◆ **DESCRIPTION OF THE TASK**: Within the records, find every line that includes the word "degrees" and copy it.

◆ **PROVIDED RECORDS**:
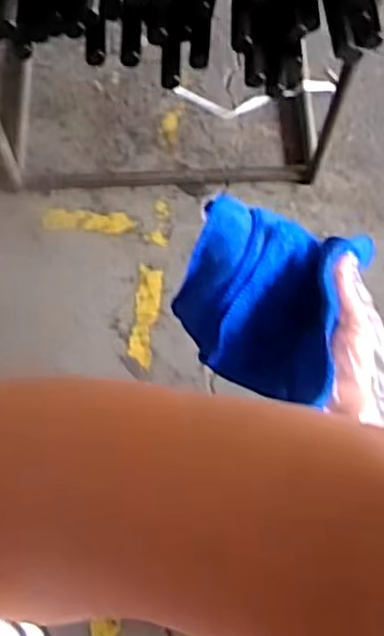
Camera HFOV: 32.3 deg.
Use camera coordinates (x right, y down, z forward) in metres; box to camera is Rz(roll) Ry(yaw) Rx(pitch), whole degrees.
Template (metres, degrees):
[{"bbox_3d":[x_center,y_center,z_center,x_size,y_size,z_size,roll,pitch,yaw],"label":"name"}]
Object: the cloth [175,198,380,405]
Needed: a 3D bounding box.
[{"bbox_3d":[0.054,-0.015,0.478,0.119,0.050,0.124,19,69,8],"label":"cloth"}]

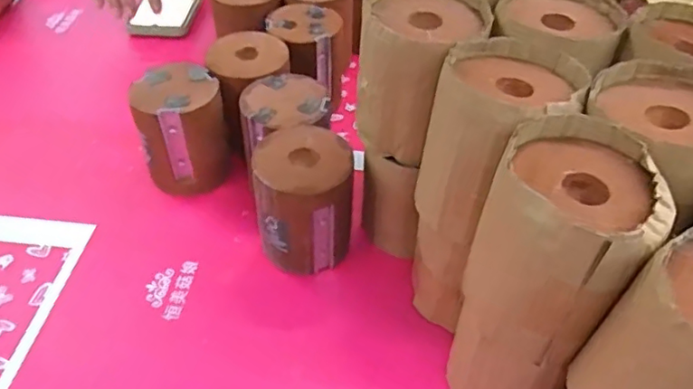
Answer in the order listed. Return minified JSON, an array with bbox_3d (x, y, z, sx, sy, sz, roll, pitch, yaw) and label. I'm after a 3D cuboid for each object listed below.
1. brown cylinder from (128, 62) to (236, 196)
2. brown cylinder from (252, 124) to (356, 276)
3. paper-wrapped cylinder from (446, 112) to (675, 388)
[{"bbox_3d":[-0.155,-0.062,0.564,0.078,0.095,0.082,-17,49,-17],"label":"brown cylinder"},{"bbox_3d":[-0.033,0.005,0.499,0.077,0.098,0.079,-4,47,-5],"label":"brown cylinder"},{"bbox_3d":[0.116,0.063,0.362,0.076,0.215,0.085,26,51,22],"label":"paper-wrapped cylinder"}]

◆ **EXERCISE ANSWER**:
Use camera coordinates (x right, y down, z forward) in metres; box to camera is Rz(roll) Ry(yaw) Rx(pitch), whole degrees.
Template (metres, degrees):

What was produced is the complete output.